A bipartisan group of 150 former federal and state judges criticized the FBI’s arrest of Milwaukee County Judge Hannah Dugan late last month in a letter to U.S. Attorney General Pam Bondi. 

The letter, sent on Monday, takes issue with the way federal officials publicized Dugan’s arrest and used it in an attempt to intimidate the judiciary system across the country.

Dugan was arrested and charged with two federal crimes after she directed Eduardo Flores-Ruiz — a 30-year-old Mexican immigrant who appeared in Dugan’s courtroom on misdemeanor battery charges —  to use a side exit when a group of federal agents came to arrest him as part of an immigration enforcement action. 

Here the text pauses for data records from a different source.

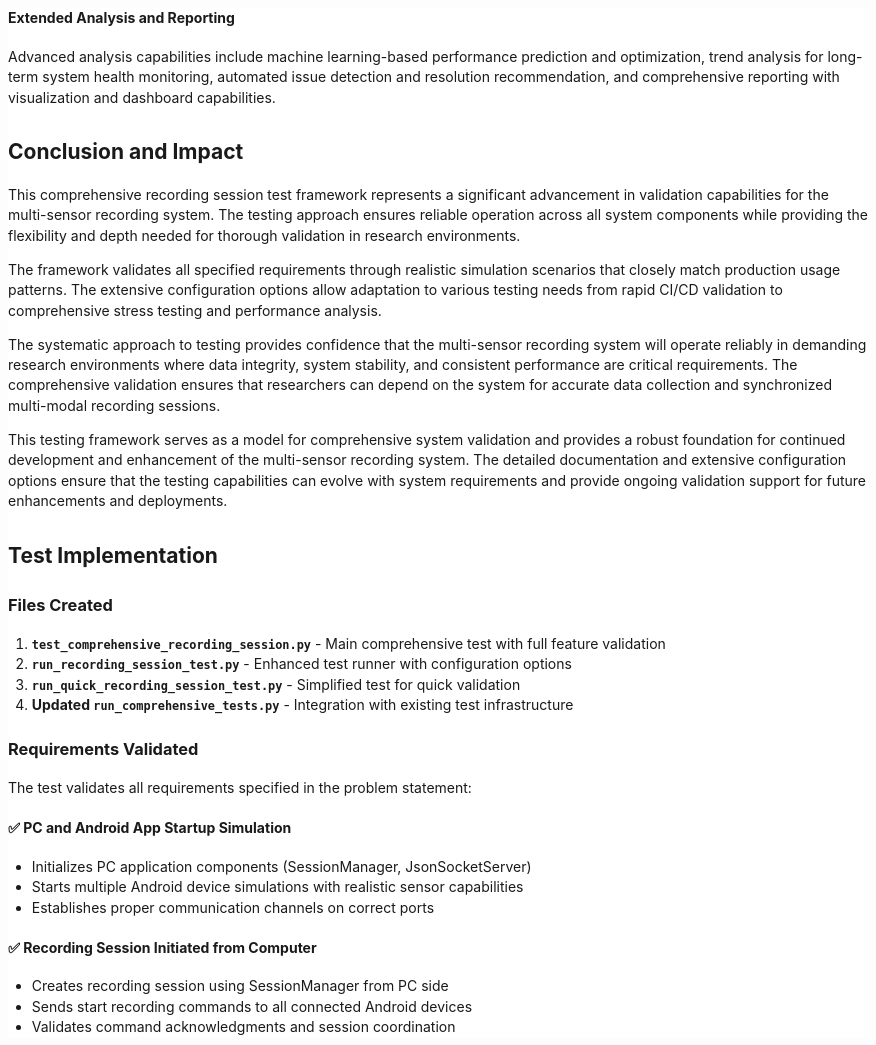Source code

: #### Extended Analysis and Reporting
Advanced analysis capabilities include machine learning-based performance prediction and optimization, trend analysis for long-term system health monitoring, automated issue detection and resolution recommendation, and comprehensive reporting with visualization and dashboard capabilities.

## Conclusion and Impact

This comprehensive recording session test framework represents a significant advancement in validation capabilities for the multi-sensor recording system. The testing approach ensures reliable operation across all system components while providing the flexibility and depth needed for thorough validation in research environments.

The framework validates all specified requirements through realistic simulation scenarios that closely match production usage patterns. The extensive configuration options allow adaptation to various testing needs from rapid CI/CD validation to comprehensive stress testing and performance analysis.

The systematic approach to testing provides confidence that the multi-sensor recording system will operate reliably in demanding research environments where data integrity, system stability, and consistent performance are critical requirements. The comprehensive validation ensures that researchers can depend on the system for accurate data collection and synchronized multi-modal recording sessions.

This testing framework serves as a model for comprehensive system validation and provides a robust foundation for continued development and enhancement of the multi-sensor recording system. The detailed documentation and extensive configuration options ensure that the testing capabilities can evolve with system requirements and provide ongoing validation support for future enhancements and deployments.

## Test Implementation

### Files Created

1. **`test_comprehensive_recording_session.py`** - Main comprehensive test with full feature validation
2. **`run_recording_session_test.py`** - Enhanced test runner with configuration options
3. **`run_quick_recording_session_test.py`** - Simplified test for quick validation
4. **Updated `run_comprehensive_tests.py`** - Integration with existing test infrastructure

### Requirements Validated

The test validates all requirements specified in the problem statement:

#### ✅ PC and Android App Startup Simulation
- Initializes PC application components (SessionManager, JsonSocketServer)
- Starts multiple Android device simulations with realistic sensor capabilities
- Establishes proper communication channels on correct ports

#### ✅ Recording Session Initiated from Computer
- Creates recording session using SessionManager from PC side
- Sends start recording commands to all connected Android devices
- Validates command acknowledgments and session coordination
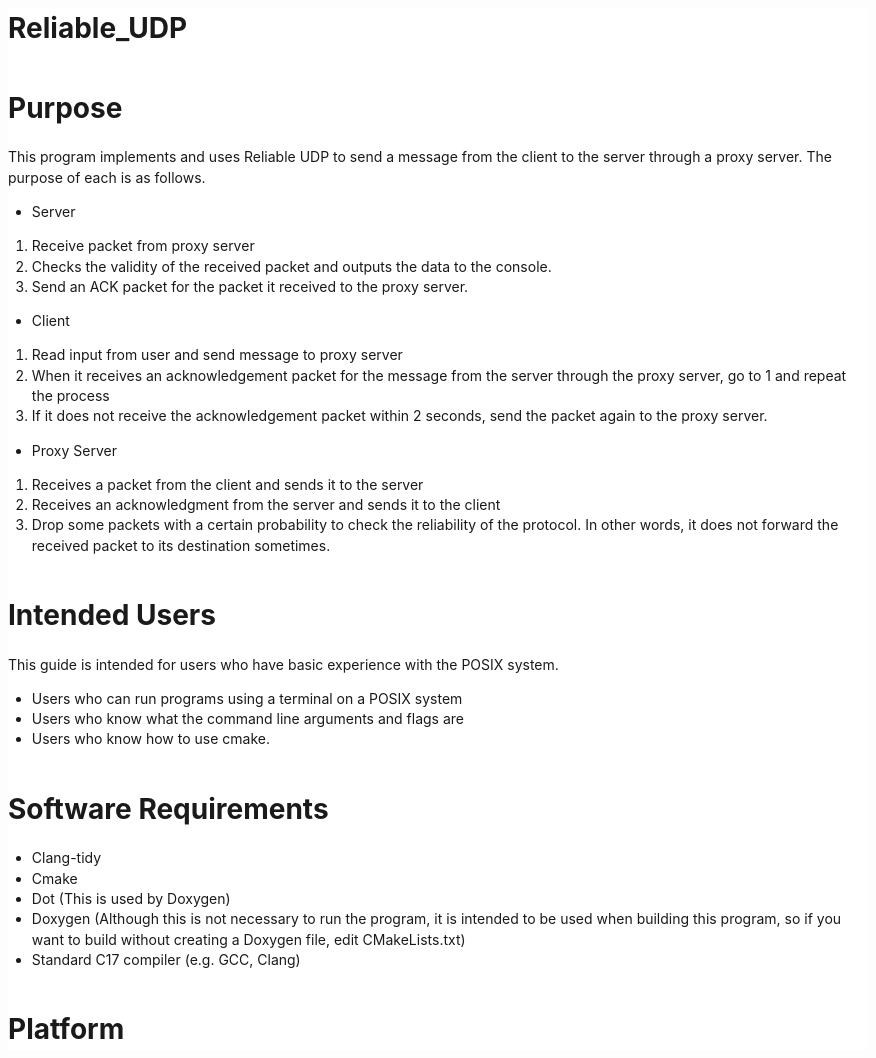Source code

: # Reliable_UDP

# Purpose

This program implements and uses Reliable UDP to send a message from the client to the server through a proxy server. The purpose of each is as follows.



* Server 
1. Receive packet from proxy server
2. Checks the validity of the received packet and outputs the data to the console.
3. Send an ACK packet for the packet it received to the proxy server.
* Client
1. Read input from user and send message to proxy server
2. When it receives an acknowledgement packet for the message from the server through the proxy server, go to 1 and repeat the process
3. If it does not receive the acknowledgement packet within 2 seconds, send the packet again to the proxy server.
* Proxy Server
1. Receives a packet from the client and sends it to the server
2. Receives an acknowledgment from the server and sends it to the client
3. Drop some packets with a certain probability to check the reliability of the protocol. In other words, it does not forward the received packet to its destination sometimes.


# Intended Users

This guide is intended for users who have basic experience with the POSIX system.



* Users who can run programs using a terminal on a POSIX system
* Users who know what the command line arguments and flags are
* Users who know how to use cmake.


# Software Requirements



* Clang-tidy
* Cmake
* Dot (This is used by Doxygen)
* Doxygen (Although this is not necessary to run the program, it is intended to be used when building this program, so if you want to build without creating a Doxygen file, edit CMakeLists.txt)
* Standard C17 compiler (e.g. GCC, Clang)


# Platform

Dugan herself was arrested a week after Flores-Ruiz, accused of impeding the federal agents. Trump administration l officials quickly drew attention to Dugan’s arrest outside the court. FBI Director Kash Patel posted about the arrest on X and later posted a photo of Dugan in handcuffs being walked out of the Milwaukee County Courthouse. Bondi appeared on cable news to call judges who resist the Trump administration “deranged.”

bondi-letter

The letter states that if Dugan’s case were an emergency she would have been arrested sooner, and since it wasn’t an emergency she didn’t need to be “perp walked” out of the courthouse. She could have been issued a summons to appear before a federal judge, which is common practice in other white-collar criminal cases, according to the letter. 

“The circumstances of Judge Dugan’s arrest make it clear that it was nothing but an effort to threaten and intimidate the state and federal judiciaries into submitting to the Administration, instead of interpreting the Constitution and laws of the United States,” the letter states. “This cynical effort undermines the rule of law and destroys the trust the American people have in the nation’s judges to administer justice in the courtrooms and in the halls of justice across the land.”

Retired Wisconsin Supreme Court Judge Janine Geske is among the letter’s signers.